También el senador Carlos Linares se expresó públicamente, pidiendo que todos los bienes pasen a manos del municipio y de los habitantes de Comodoro Rivadavia.
Una voz de gacetilla
Quién salió a defender la posición de Provincia fue Federico Ponce. En lugar de explicar por qué el acuerdo con YPF se cerró sin consultar a Comodoro, el ministro de Hidrocarburos salió a atacar directamente a Macharashvili y a Luque. El titular de la cartera hidrocarburífera buscó que el reclamo de la ciudad se trate de convertir en una disputa entre dirigentes y así evitar la pregunta incómoda que ningún funcionario provincial quiere responder.

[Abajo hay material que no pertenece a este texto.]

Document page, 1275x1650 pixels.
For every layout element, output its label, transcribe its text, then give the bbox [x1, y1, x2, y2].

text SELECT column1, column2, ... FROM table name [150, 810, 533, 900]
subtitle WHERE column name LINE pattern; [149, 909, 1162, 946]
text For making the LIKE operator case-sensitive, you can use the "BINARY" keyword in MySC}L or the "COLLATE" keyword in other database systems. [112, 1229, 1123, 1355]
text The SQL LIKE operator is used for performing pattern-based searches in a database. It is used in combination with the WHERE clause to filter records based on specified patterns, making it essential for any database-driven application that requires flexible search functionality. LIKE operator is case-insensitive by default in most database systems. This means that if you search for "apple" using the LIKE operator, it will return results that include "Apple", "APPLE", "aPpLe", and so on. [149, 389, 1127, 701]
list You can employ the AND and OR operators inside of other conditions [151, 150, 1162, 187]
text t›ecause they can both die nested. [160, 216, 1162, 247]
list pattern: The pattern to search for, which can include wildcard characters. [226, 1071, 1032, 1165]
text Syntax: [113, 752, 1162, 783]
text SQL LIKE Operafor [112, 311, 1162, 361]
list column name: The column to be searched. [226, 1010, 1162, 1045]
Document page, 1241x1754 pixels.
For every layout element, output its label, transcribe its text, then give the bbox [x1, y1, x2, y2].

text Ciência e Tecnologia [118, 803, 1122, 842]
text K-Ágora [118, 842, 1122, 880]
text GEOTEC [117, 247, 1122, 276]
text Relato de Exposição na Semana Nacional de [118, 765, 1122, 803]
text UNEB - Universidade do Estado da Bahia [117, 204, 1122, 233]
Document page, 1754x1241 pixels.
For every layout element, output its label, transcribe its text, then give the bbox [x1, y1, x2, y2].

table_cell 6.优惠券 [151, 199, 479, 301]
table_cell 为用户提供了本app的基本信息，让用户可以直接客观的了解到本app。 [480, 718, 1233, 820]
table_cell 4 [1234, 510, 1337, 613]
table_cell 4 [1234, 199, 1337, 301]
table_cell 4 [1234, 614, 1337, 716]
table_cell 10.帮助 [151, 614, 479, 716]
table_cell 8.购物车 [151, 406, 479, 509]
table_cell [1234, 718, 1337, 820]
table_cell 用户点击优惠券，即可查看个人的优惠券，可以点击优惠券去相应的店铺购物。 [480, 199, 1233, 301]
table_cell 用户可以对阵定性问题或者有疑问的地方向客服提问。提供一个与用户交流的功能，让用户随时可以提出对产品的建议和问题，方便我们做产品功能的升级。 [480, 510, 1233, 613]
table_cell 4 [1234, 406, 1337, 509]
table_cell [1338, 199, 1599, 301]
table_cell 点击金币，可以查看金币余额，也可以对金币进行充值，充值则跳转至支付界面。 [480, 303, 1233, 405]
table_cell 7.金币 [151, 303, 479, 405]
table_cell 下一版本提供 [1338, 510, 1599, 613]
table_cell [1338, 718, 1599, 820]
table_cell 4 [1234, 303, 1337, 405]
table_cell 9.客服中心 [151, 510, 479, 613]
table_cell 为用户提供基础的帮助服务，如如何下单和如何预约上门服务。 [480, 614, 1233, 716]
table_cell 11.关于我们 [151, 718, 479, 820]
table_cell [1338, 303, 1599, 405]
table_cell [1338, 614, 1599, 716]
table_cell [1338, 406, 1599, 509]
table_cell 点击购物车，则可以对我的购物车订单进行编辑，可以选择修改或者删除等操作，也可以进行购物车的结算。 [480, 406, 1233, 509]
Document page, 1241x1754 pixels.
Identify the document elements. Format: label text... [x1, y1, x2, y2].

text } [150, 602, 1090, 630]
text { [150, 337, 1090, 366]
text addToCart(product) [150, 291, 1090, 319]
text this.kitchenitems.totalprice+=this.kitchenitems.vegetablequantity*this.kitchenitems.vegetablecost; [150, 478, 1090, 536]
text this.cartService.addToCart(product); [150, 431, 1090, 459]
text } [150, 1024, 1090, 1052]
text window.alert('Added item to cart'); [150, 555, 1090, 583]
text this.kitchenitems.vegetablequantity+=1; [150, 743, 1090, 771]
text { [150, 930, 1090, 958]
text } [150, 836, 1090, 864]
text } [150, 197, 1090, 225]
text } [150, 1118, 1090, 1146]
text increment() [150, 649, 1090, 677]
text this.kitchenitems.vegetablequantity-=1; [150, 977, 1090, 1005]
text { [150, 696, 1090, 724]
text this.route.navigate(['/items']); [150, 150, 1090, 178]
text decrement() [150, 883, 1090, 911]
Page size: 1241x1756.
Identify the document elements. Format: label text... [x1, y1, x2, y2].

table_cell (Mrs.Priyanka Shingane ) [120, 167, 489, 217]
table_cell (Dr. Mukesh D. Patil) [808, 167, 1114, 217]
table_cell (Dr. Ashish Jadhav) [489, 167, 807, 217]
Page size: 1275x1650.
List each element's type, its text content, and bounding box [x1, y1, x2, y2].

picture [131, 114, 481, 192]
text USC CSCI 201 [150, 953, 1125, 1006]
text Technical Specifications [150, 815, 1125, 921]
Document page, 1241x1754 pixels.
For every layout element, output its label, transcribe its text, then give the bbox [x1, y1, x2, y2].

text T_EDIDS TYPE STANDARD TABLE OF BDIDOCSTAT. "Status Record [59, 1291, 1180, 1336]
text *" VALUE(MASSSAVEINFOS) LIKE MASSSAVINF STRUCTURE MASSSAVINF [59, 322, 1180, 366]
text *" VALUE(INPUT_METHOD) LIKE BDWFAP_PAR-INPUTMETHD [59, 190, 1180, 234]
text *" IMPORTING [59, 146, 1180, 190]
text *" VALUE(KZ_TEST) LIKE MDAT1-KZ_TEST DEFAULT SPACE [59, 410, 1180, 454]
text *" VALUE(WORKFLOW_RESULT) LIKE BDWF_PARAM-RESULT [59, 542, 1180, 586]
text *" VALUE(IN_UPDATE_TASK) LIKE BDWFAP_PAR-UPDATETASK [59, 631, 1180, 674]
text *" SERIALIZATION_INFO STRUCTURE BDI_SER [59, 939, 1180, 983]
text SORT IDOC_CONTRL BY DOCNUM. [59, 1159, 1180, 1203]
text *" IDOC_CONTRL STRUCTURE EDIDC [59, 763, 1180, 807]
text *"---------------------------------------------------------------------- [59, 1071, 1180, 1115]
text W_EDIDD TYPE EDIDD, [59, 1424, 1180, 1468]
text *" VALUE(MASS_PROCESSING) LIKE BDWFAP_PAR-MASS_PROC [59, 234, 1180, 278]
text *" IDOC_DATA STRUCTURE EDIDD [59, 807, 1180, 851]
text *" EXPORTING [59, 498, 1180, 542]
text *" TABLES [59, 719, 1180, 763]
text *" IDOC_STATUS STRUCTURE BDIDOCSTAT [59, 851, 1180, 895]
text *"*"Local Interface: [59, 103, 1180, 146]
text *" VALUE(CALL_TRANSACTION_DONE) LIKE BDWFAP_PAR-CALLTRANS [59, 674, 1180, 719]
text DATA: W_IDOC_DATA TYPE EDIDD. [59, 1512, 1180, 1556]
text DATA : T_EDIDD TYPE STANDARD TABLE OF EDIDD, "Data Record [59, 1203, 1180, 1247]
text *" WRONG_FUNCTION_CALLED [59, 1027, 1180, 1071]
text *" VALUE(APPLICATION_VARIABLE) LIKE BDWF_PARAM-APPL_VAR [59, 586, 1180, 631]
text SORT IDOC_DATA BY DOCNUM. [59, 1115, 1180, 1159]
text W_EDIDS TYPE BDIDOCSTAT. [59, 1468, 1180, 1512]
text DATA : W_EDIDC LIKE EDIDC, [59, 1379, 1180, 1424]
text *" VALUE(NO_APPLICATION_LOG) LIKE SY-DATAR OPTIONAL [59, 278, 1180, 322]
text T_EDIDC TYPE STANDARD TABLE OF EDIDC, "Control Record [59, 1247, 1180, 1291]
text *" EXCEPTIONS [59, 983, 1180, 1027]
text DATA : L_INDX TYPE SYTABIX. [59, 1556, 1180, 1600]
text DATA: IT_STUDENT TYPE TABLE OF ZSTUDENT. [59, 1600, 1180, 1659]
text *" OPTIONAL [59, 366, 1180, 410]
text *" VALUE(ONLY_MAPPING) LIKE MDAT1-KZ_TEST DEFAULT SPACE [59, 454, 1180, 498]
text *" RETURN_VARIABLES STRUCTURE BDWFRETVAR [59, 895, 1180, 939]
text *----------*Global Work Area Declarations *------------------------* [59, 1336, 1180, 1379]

El ministro afirmó que el acuerdo garantiza que los bienes sean para "los clubes de barrio, las asociaciones vecinales y las familias", y acusó a sus adversarios de querer los inmuebles para "hacer más oficinas, generar más cargos" y enriquecerse.
Lo que Ponce eligió no decir es tan revelador como lo que dijo. No explicó por qué la Provincia negoció sin dar participación al municipio. No aclaró con qué criterio esos bienes debían ir a la órbita provincial antes que a la comunal. Y no respondió por qué una decisión de esa magnitud no mereció, al menos, una audiencia pública en Comodoro Rivadavia. Esas preguntas siguen sin respuesta.
Una ciudad que reclama lo que le pertenece
El reclamo de Comodoro no es corporativo ni caprichoso. Es la expresión de una comunidad que durante más de cien años entregó su territorio, su subsuelo y su gente para que YPF se convirtiera en el símbolo energético de la Argentina. "Comodoro le dio a YPF sus trabajadores, sus recursos y gran parte de la riqueza que convirtió a la compañía en lo que es hoy. Sin embargo, una vez más, las decisiones se toman lejos de esta tierra", señaló Macharashvili.
El municipio evalúa mecanismos legales, incluida la posibilidad de avanzar con declaraciones de utilidad pública que podrían derivar en expropiaciones si las negociaciones no prosperan. Luque, por su parte, insiste en que el proceso de decisión sobre el futuro de esos activos debe incluir a representantes barriales, a la Universidad Nacional de la Patagonia San Juan Bosco, al Concejo Deliberante y al Ejecutivo Municipal.
"El destino de esos bienes debe ser decidido por la comunidad y en beneficio de la comunidad", remarcó Luque. La Provincia del Chubut, por ahora, parece tener otra idea.